Teks untuk Ditelaah.
○ ○ ○ ○ ○ ○ ○

Dalam penggenapan dari nubuat-nubuat yang dibuat oleh para nabi kuno zaman alkitab, Joseph Smith yang berusia 25 tahun mulai meletakkan dasar dari kota Sion di Amerika. Di bulan Agustus 1831, dia memimpin pendedikasian tanah itu sebagai tempat berkumpul dan mendedikasikan lahan bait suci. Tak lama sesudahnya, Nabi kembali ke Ohio, di mana dia mengimbau sebagian dari orang-orang yang setia untuk berkumpul ke Missouri. Ratusan Orang Suci menanggung kesulitan perjalanan abad ke-19 melintasi dataran luas Amerika dan bergerak menuju rumah baru mereka di Missouri.
Dari tahun 1831 hingga 1838, para anggota Gereja tinggal baik di Ohio maupun Missouri. Nabi, anggota Kuorum Dua Belas, dan banyak anggota Gereja tinggal di Kirtland, sementara anggota Gereja lainnya berkumpul ke Missouri dan dipimpin oleh para pemimpin imamat mereka di sana, di bawah petunjuk Nabi. Para pemimpin Gereja berkomunikasi melalui surat dan sering bepergian antara Kirtland dan Missouri.

○ ○ ○ ○ ○ ○ ○

Baris yang Diberikan.
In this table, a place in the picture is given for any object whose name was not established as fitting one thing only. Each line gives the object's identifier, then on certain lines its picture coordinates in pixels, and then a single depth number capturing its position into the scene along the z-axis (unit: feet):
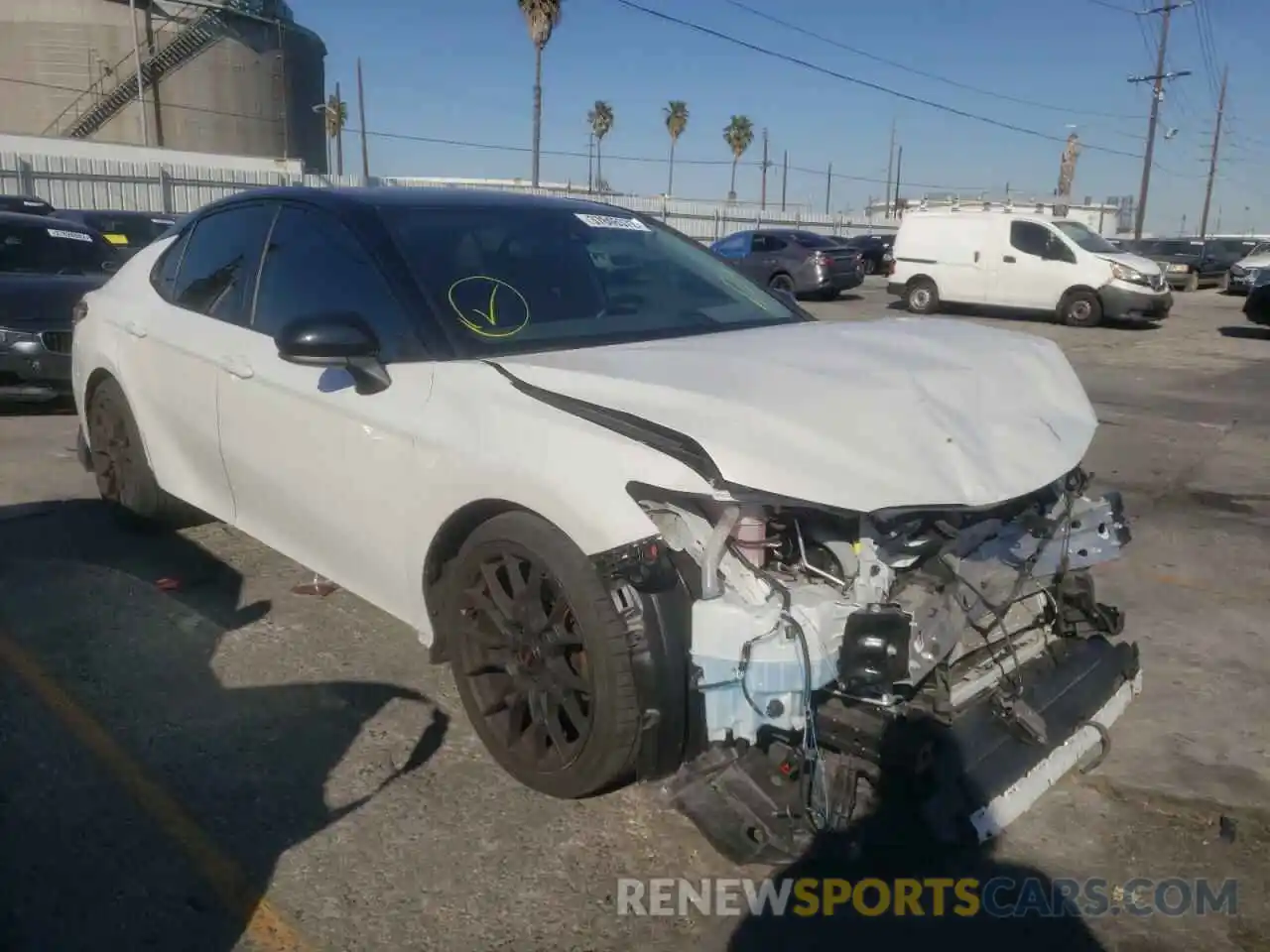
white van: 58.49
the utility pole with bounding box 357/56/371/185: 160.32
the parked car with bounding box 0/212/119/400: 24.91
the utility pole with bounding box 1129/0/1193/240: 120.57
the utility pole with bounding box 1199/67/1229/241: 193.47
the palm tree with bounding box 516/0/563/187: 115.44
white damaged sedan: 8.41
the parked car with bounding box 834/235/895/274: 104.68
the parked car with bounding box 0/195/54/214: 45.83
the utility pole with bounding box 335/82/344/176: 193.70
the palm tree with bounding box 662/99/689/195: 226.99
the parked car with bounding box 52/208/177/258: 53.88
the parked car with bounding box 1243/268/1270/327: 53.62
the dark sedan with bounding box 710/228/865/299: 73.41
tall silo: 135.03
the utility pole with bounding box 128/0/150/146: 128.36
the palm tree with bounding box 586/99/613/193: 225.35
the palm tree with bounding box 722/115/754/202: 237.86
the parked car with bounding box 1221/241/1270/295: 81.66
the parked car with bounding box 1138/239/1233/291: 89.86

○ ○ ○ ○ ○ ○ ○

Soal dan Tugas.
a. Ulangi bagian teks tentang Sion di Missouri yang dimulai dengan "Dalam penggenapan dari" dan berlanjut hingga "mereka di Missouri.", tanpa mengubah satu kata pun.
b. Teruskan teks tentang Sion di Missouri, mulai setelah kalimat terakhirnya.

Jawaban Berurutan.
a.
Dalam penggenapan dari nubuat-nubuat yang dibuat oleh para nabi kuno zaman alkitab, Joseph Smith yang berusia 25 tahun mulai meletakkan dasar dari kota Sion di Amerika. Di bulan Agustus 1831, dia memimpin pendedikasian tanah itu sebagai tempat berkumpul dan mendedikasikan lahan bait suci. Tak lama sesudahnya, Nabi kembali ke Ohio, di mana dia mengimbau sebagian dari orang-orang yang setia untuk berkumpul ke Missouri. Ratusan Orang Suci menanggung kesulitan perjalanan abad ke-19 melintasi dataran luas Amerika dan bergerak menuju rumah baru mereka di Missouri.

b.
Wahyu yang Berkesinambungan
Sementara tinggal di daerah Kirtland, Nabi menerima banyak wahyu dari Tuhan mengenai pemulihan Injil di zaman akhir. Di bulan November 1831, para pemimpin Gereja memutuskan untuk menerbitkan banyak di antara wahyu-wahyu dalam sebuah kumpulan yang dikenal sebagai Kitab Perintah-Perintah. Kitab itu sedianya akan dicetak di Independence, Missouri. Tetapi pada bulan Juli 1833, gerombolan penjahat merusak percetakan itu dan banyak di antara lembaran-lembaran cetakannya. Kecuali beberapa salinan kitab yang diselamatkan, Kitab Perintah-Perintah tidak pernah tersedia bagi keanggotaan Gereja. Pada tahun 1835 wahyu-wahyu yang dimaksudkan untuk Kitab Perintah-Perintah, bersama dengan banyak wahyu lainnya, diterbitkan di Kirtland sebagai Ajaran dan Perjanjian.
Sementara tinggal di daerah Kirtland, Nabi juga meneruskan pekerjaannya pada Terjemahan Joseph Smith terhadap Alkitab, suatu pekerjaan yang dimulainya di tahun 1830 sebagaimana diperintahkan oleh Tuhan. Banyak hal yang sederhana dan berharga telah hilang dari Alkitab dalam perjalanan waktu berabad-abad, dan Nabi dibimbing oleh Roh untuk membuat perbaikan terhadap naskah Alkitab Versi King James serta untuk memulihkan keterangan yang telah hilang. Pekerjaan ini menuntun kepada pemulihan dari kebenaran-kebenaran Injil yang penting, termasuk banyak wahyu yang kini disertakan dalam Ajaran dan Perjanjian. Meskipun Nabi bermaksud untuk menerbitkan revisi dari Alkitab, hal-hal yang lebih mendesak, termasuk penganiayaan, menahannya untuk menerbitkannya dalam keseluruhannya pada masa hidupnya.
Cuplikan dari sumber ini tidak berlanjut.